O diretor-presidente da Fundação Estadual do Meio Ambiente (Fepam), Nilvo Silva, ressalta que o lixo precisa ser encarado como matéria-prima.
“A questão toda é como eu faço a gestão dos recursos que eu tenho. E o lixo é cheio de recursos. Nós temos petróleo no lixo, nos plásticos, nós temos metais, nos temos vidros, nós temos matéria orgânica que pode gerar biogás, que pode gerar energia. Então há uma possibilidade de quase infinita da gestão dos resíduos sólidos antes de se pensar em colocar no aterro sanitário”, cita Nilvo.

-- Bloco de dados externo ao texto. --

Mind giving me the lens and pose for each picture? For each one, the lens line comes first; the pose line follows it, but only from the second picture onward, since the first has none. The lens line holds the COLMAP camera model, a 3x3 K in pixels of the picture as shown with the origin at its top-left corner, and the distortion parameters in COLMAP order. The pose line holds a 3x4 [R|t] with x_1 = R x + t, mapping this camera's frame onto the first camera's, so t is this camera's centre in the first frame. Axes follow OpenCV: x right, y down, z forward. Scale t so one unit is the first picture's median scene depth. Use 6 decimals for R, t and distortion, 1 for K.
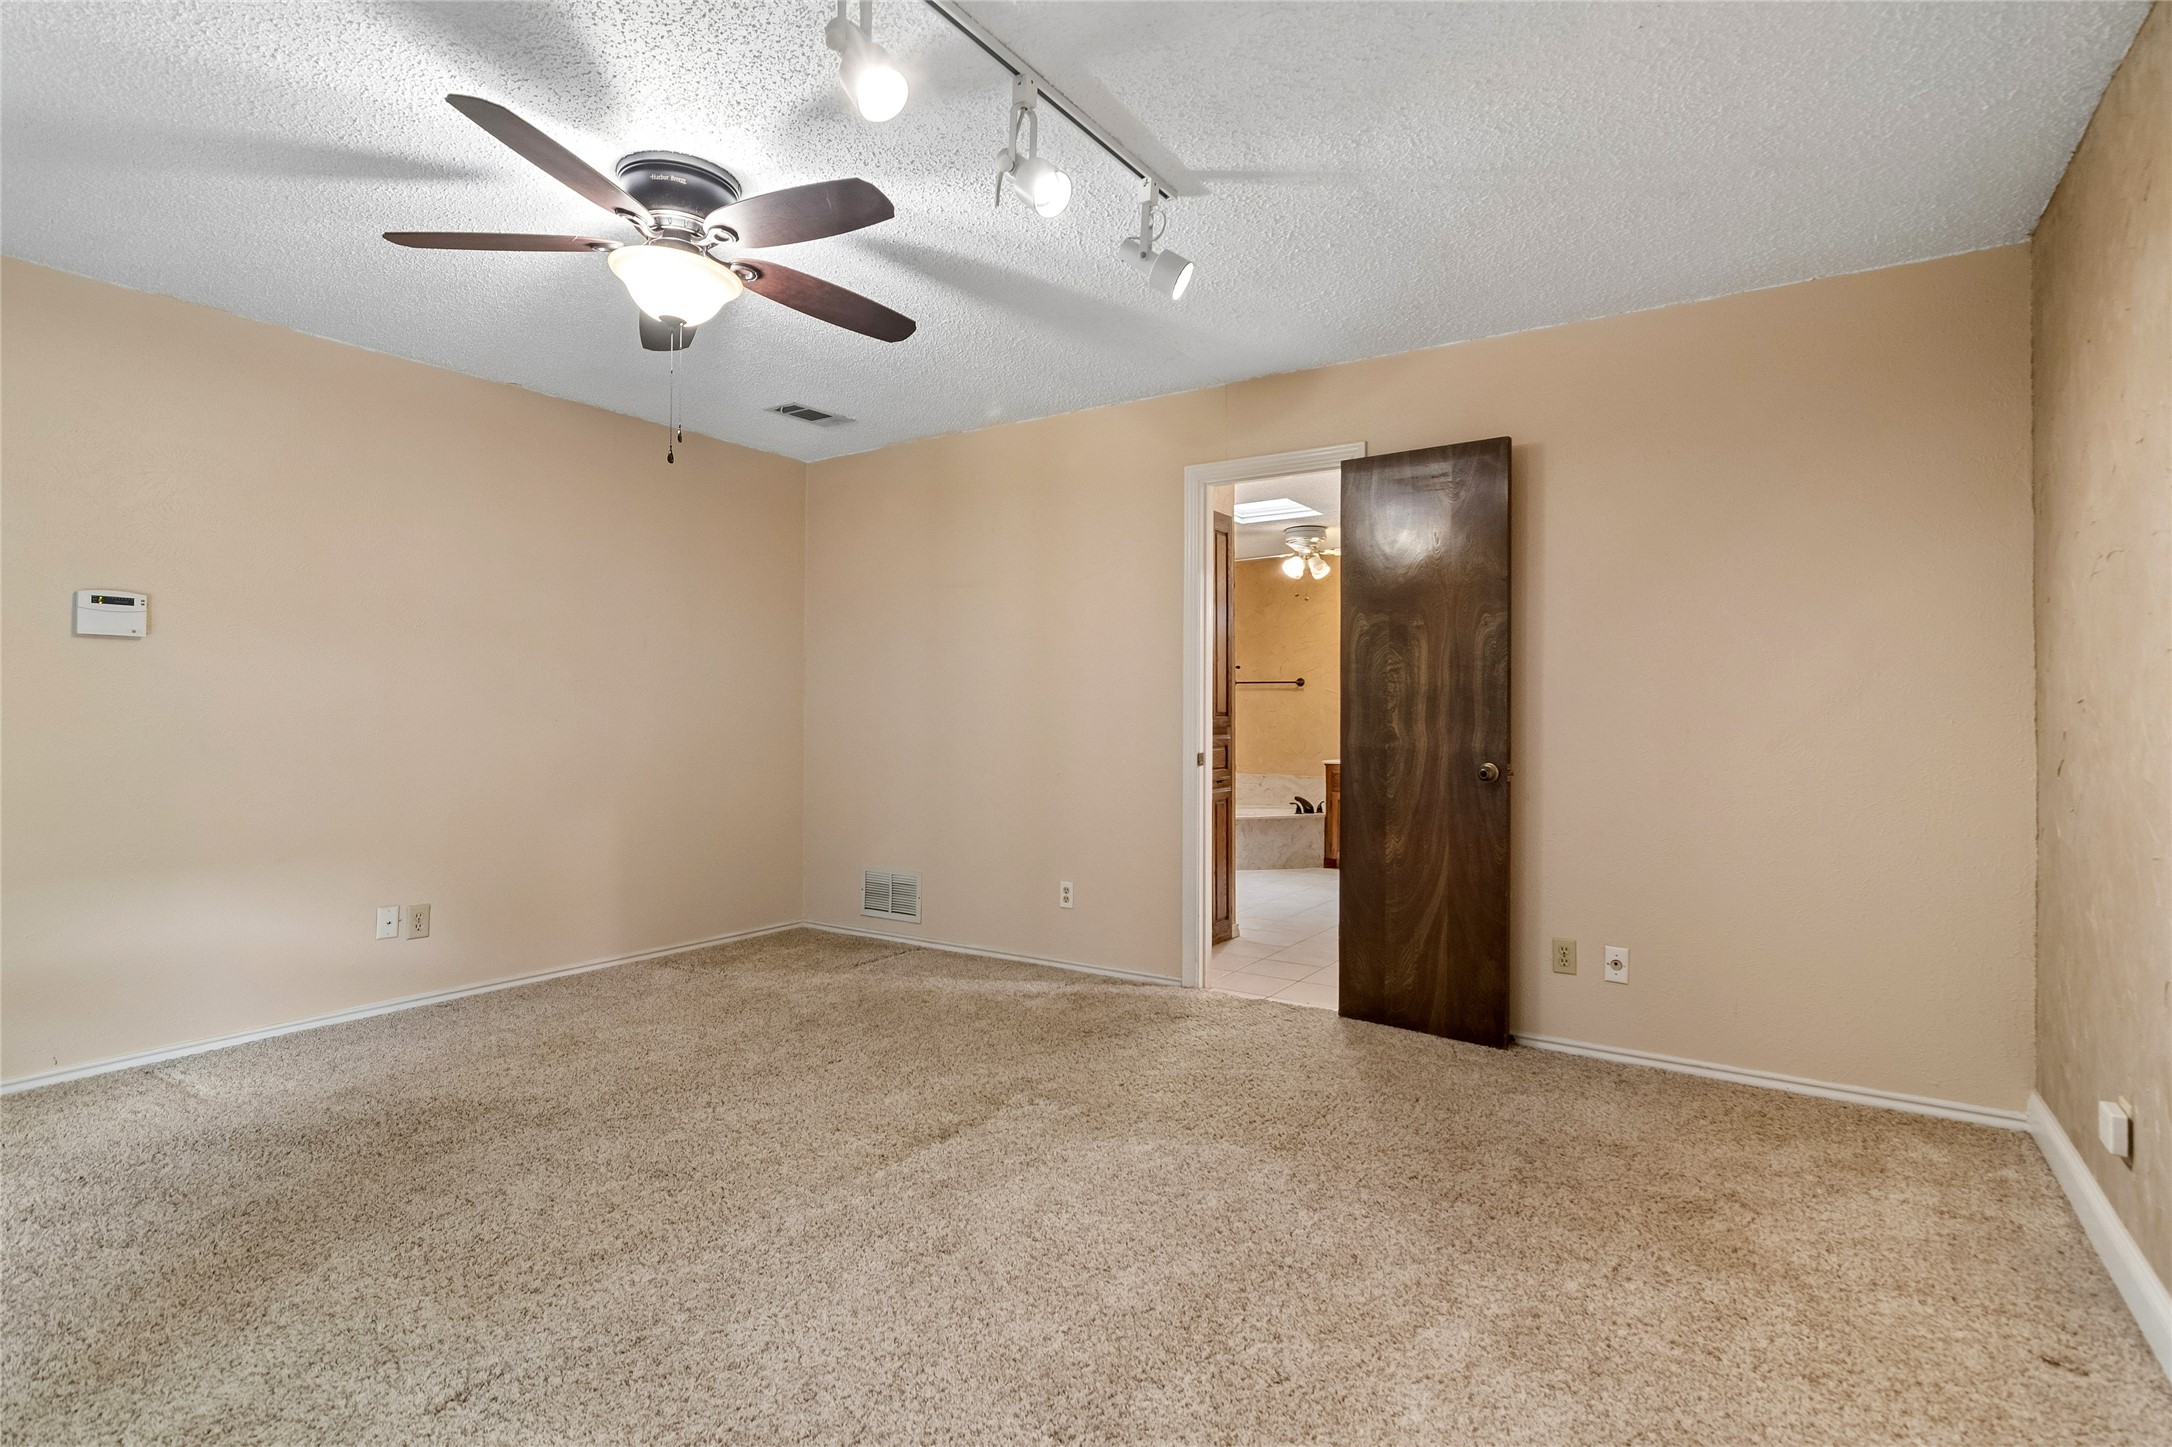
lens RADIAL K [[1049.9, 0, 1088.5], [0, 1049.9, 718.7], [0, 0, 1]] dist [0.000520, 0.000256]
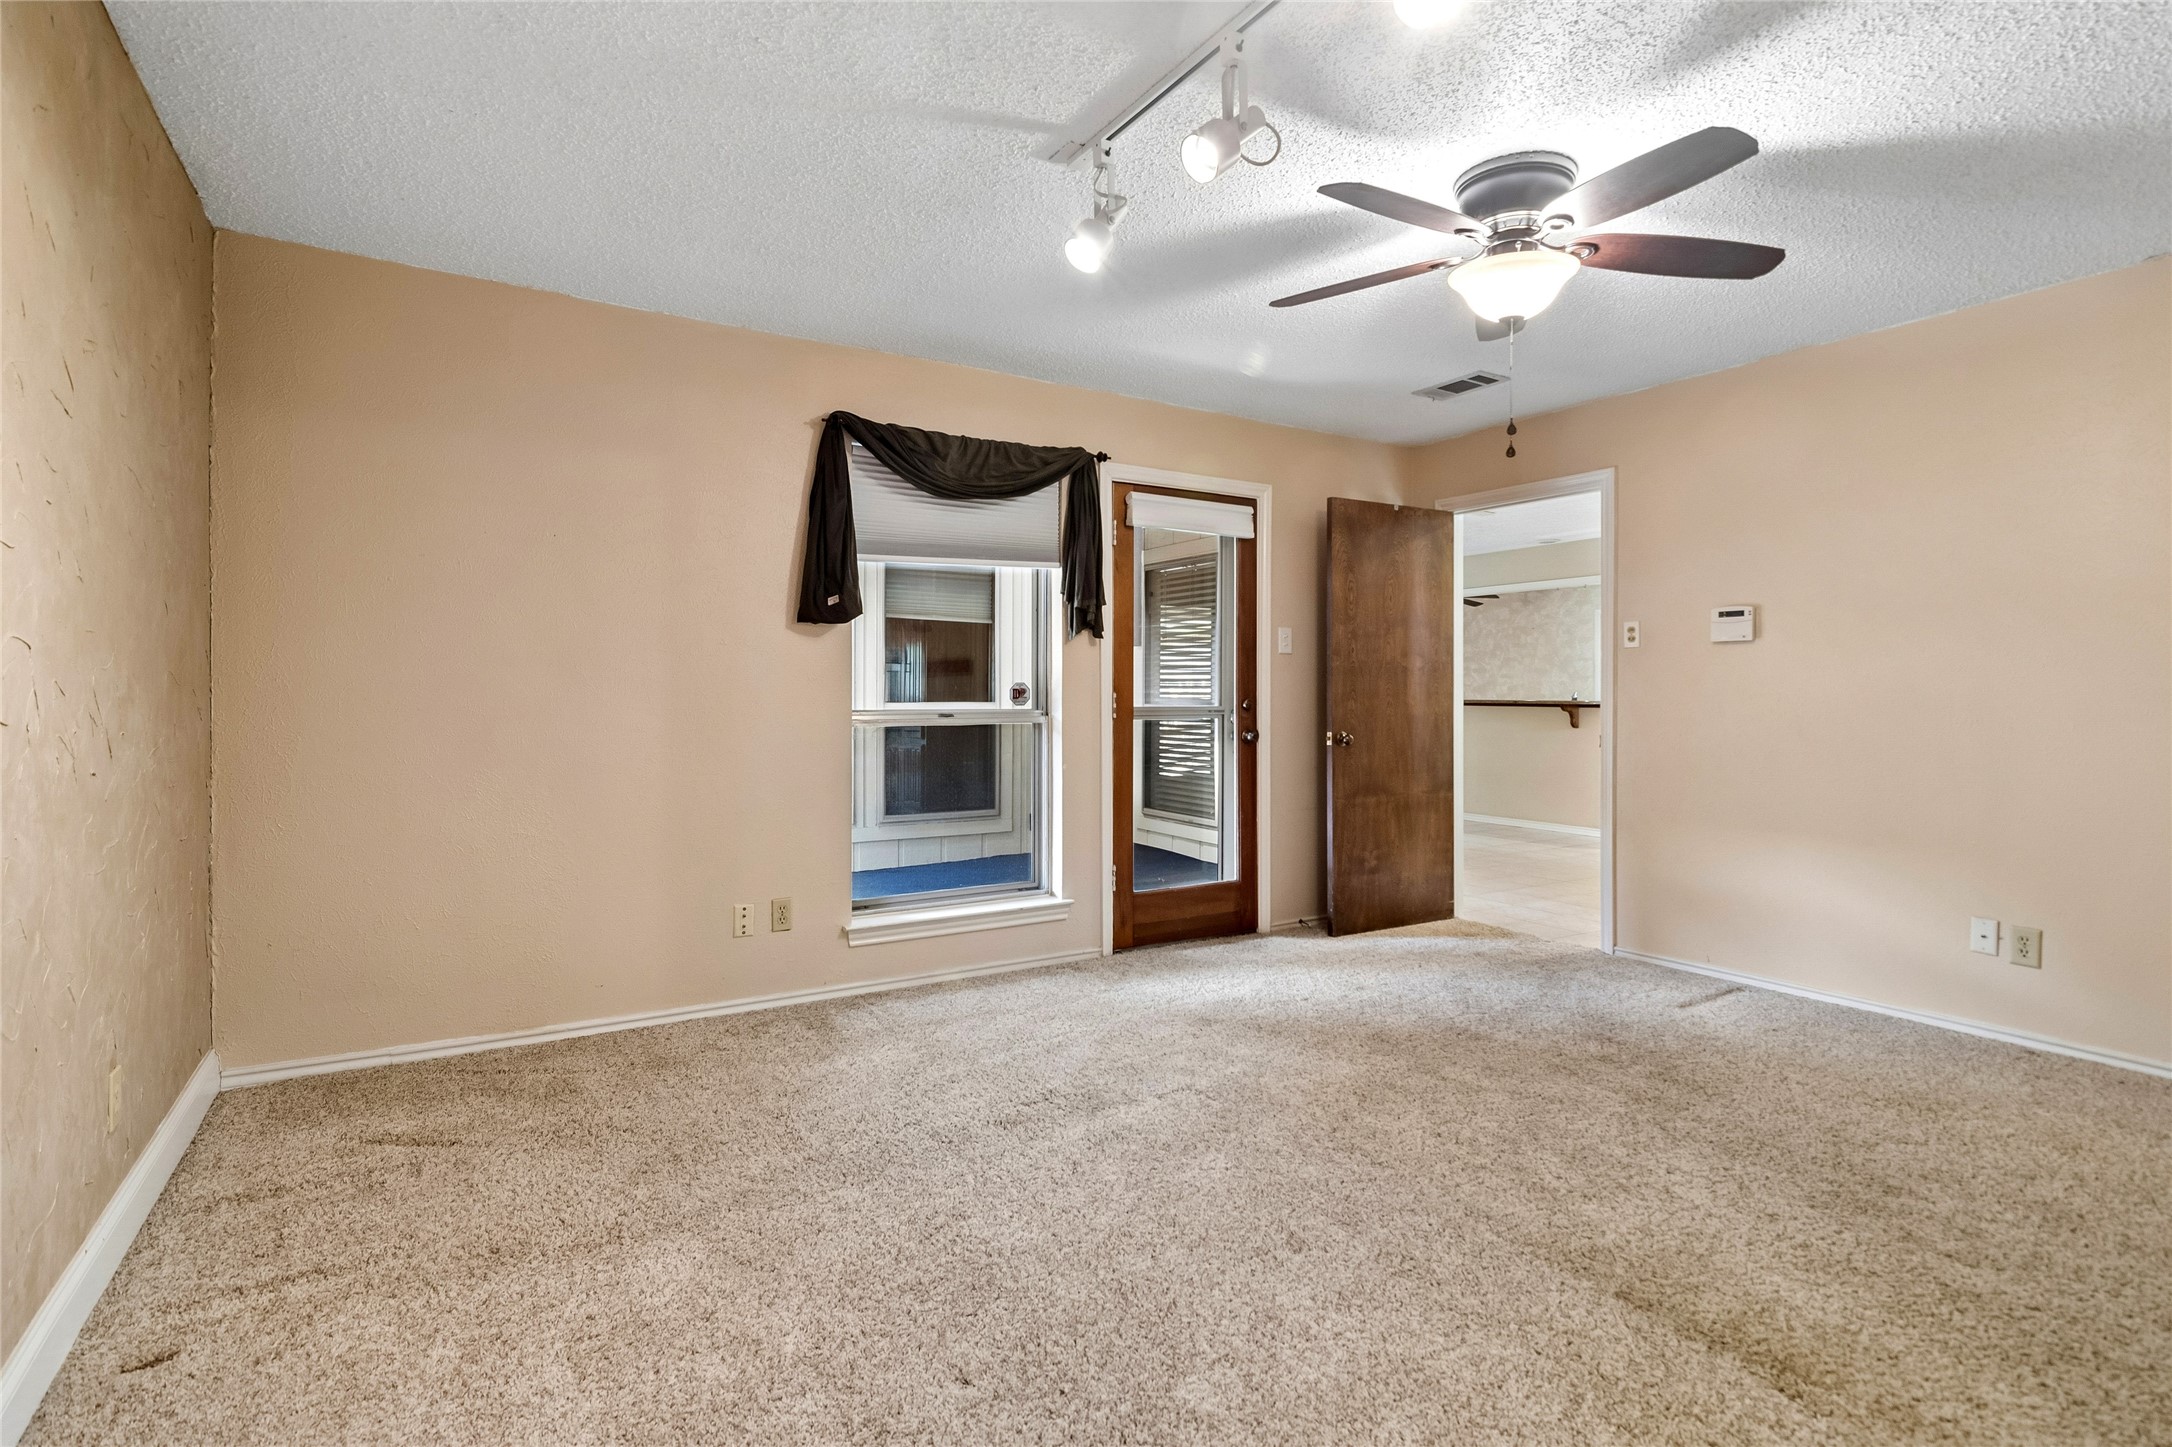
lens RADIAL K [[1049.9, 0, 1087.4], [0, 1049.9, 714.0], [0, 0, 1]] dist [0.000520, 0.000256]
pose [[-0.420952, 0.007401, -0.907053, 0.559967], [-0.007663, 0.999902, 0.011715, 0.000648], [0.907051, 0.011882, -0.420854, 0.821598]]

Nilvo Silva já morou na Dinamarca. Conta que lá se reaproveita quase tudo.
“Na Dinamarca, por exemplo, há centrais de coleta de resíduos muito próximas ao cidadão, em várias localidades. Praticamente não há nada que se gere em casa que não se possa dispor corretamente para reuso, reciclagem e utilização como energia, por exemplo”, conta o diretor-presidente da Fepam.
A última etapa da cadeia da reciclagem é a transformação do lixo em um produto novinho em folha. A Green Pallet, de Gravataí, faz isso. A empresa compra 200 toneladas por mês de restos de plástico, como sacolas, garrafas PET e resíduos não aproveitados pela indústria, que seriam jogados na natureza.
Luciano Ribeiro é diretor da Green Pallet. Ele detalha a transformação do lixo em um novo produto.
“Inicialmente nós recebemos a nossa matéria-prima da cadeia de reciclagem. Todo aquele plástico que o consumidor coloca no lixo, ele é pego pelos catadores, é transformado em um plástico em pedaços ou em sacos. Nós o utilizamos dentro da nossa mistura, colocamos num equipamento, que faz uma homogeneização desses diferentes tipos de plástico e depois ele tira uma peça que é o pallet. É um produto novo, onde cerca de 25 kg de plástico que foram jogados no meio ambiente, são transformados num produto pronto para ser utilizado pela cadeia de logística”, explica Luciano.
Por incrível que pareça ser uma empresa sustentável custa mais caro do que não ser. Luciano lamenta que a carga tributária para produtos que utilizam matéria-prima reciclada seja maior que a dos que consomem matéria-prima virgem.